When a canonical target returns a non-200 status, search engines cannot properly index or cache the canonical version, making consolidation impossible.
When the canonical target is inaccessible, search engines may:
- disregard the canonical signal
- index variant pages instead
- fail to consolidate content
This typically indicates a broken link, removed page, or error or server misconfiguration.
Operating Instruction
Ensure all canonical targets are valid, accessible pages that return HTTP 200 OK or remove the canonical links pointing to them.
Canonical target is an external URL
Description
A page on your site includes a canonical tag that points to a URL on a different domain (external site). This tells search engines that the content on your site is a duplicate or variant of content on another domain.
Examples
Internal page pointing to external canonical:
<!-- Article on example.com -->
<html>
<head>
<title>Article Title</title>
<link rel="canonical" href="https://example.org/article">
</head>
<body>
<h1>Article Title</h1>
<p>Article content...</p>
</body>
</html>Importance
External canonicals are legitimate in specific scenarios (content syndication, partnerships), but they must be intentional and well-coordinated to avoid accidentally consolidating your own content to unintended sources.

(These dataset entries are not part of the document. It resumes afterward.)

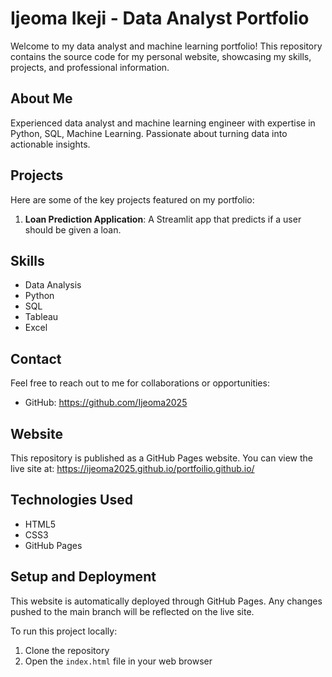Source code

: # Ijeoma Ikeji - Data Analyst Portfolio

Welcome to my data analyst and machine learning portfolio! This repository contains the source code for my personal website, showcasing my skills, projects, and professional information.

## About Me

Experienced data analyst and machine learning engineer with expertise in Python, SQL, Machine Learning. Passionate about turning data into actionable insights.

## Projects

Here are some of the key projects featured on my portfolio:

1. **Loan Prediction Application**: A Streamlit app that predicts if a user should be given a loan. 

  
  

## Skills

- Data Analysis
- Python
- SQL
- Tableau
- Excel


## Contact

Feel free to reach out to me for collaborations or opportunities:
- GitHub: https://github.com/Ijeoma2025
## Website

This repository is published as a GitHub Pages website. You can view the live site at: https://ijeoma2025.github.io/portfoilio.github.io/

## Technologies Used

- HTML5
- CSS3
- GitHub Pages

## Setup and Deployment

This website is automatically deployed through GitHub Pages. Any changes pushed to the main branch will be reflected on the live site.

To run this project locally:
1. Clone the repository
2. Open the `index.html` file in your web browser
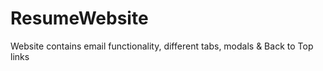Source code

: # ResumeWebsite
Website contains email functionality, different tabs, modals &amp; Back to Top links
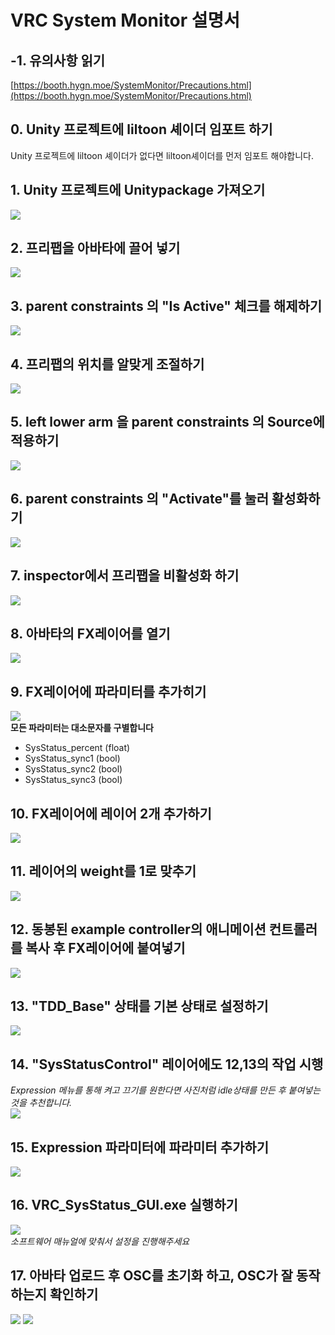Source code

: # VRC System Monitor 설명서
## -1. 유의사항 읽기
[https://booth.hygn.moe/SystemMonitor/Precautions.html](https://booth.hygn.moe/SystemMonitor/Precautions.html)
## 0. Unity 프로젝트에 liltoon 셰이더 임포트 하기
Unity 프로젝트에 liltoon 셰이더가 없다면 liltoon셰이더를 먼저 임포트 해야합니다.
## 1. Unity 프로젝트에 Unitypackage 가져오기
![](./ManualAssets/importprefab.png)
## 2. 프리팹을 아바타에 끌어 넣기
![](./ManualAssets/dragprefab.png)
## 3. parent constraints 의 "Is Active" 체크를 해제하기
![](./ManualAssets/disableparentconstraints.png)
## 4. 프리팹의 위치를 알맞게 조절하기
![](./ManualAssets/changetransform.png)
## 5. left lower arm 을 parent constraints 의 Source에 적용하기
![](./ManualAssets/armboneassign.png)
## 6. parent constraints 의 "Activate"를 눌러 활성화하기
![](./ManualAssets/activateconstraints.png)
## 7. inspector에서 프리팹을 비활성화 하기
![](./ManualAssets/disableprefab.png)
## 8. 아바타의 FX레이어를 열기
![](./ManualAssets/selectfxlayer.png)
## 9. FX레이어에 파라미터를 추가히기
![](./ManualAssets/addparams.png)\
**모든 파라미터는 대소문자를 구별합니다**
* SysStatus_percent (float)
* SysStatus_sync1 (bool)
* SysStatus_sync2 (bool)
* SysStatus_sync3 (bool)
## 10. FX레이어에 레이어 2개 추가하기
![](./ManualAssets/addlayer.png)
## 11. 레이어의 weight를 1로 맞추기
![](./ManualAssets/setweight.png)
## 12. 동봉된 example controller의 애니메이션 컨트롤러를 복사 후 FX레이어에 붙여넣기
![](./ManualAssets/examplecontrollertofx.png)
## 13. "TDD_Base" 상태를 기본 상태로 설정하기
![](./ManualAssets/setdefault.png)
## 14. "SysStatusControl" 레이어에도 12,13의 작업 시행
*Expression 메뉴를 통해 켜고 끄기를 원한다면 사진처럼 idle상태를 만든 후 붙여넣는것을 추천합니다.*\
![](./ManualAssets/secondlayer.png)
## 15. Expression 파라미터에 파라미터 추가하기
![](./ManualAssets/exparam.png)
## 16. VRC_SysStatus_GUI.exe 실행하기
![](./ManualAssets/OSCSoftware.png)\
*소프트웨어 매뉴얼에 맞춰서 설정을 진행해주세요*
## 17. 아바타 업로드 후 OSC를 초기화 하고, OSC가 잘 동작하는지 확인하기
![](./ManualAssets/resetosc.png)
![](./ManualAssets/OSCdebug.png)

External canonicals have significant implications:
- The external URL receives all ranking credit
- Search results link to the external domain instead of your content
- Configuration errors can accidentally consolidate your site to an external domain
Operating Instruction
Ensure to only use external canonicals when part of an intentional syndication or partnership arrangement.
Group partially unknown
Description
A canonical group is not fully known when some members could not be downloaded and parsed, or when they return an explicit error status (4xx/5xx), meaning their canonical metadata cannot be processed.
Examples
For a canonical group to be complete and verifiable, all members must be downloaded and their canonical metadata fully processed. This requirement is not met when
- The URL is external
- The URL is blocked through robots.txt
- The URL returns an explicit error status (4xx/5xx)
- The URL cannot be downloaded due to a connection error (e.g. a timeout, DNS failure, or server refused connection)
- The URL has not been crawled, due to crawl limits
Importance
Without complete data from all group members, full canonical validation cannot be performed.
Operating Instruction
Ensure all members of a canonical group are accessible to the crawler and return valid responses with processable canonical metadata. This can be achieved by extending the crawl scope to include all group member URLs or by increasing crawl limits to allow more pages to be processed.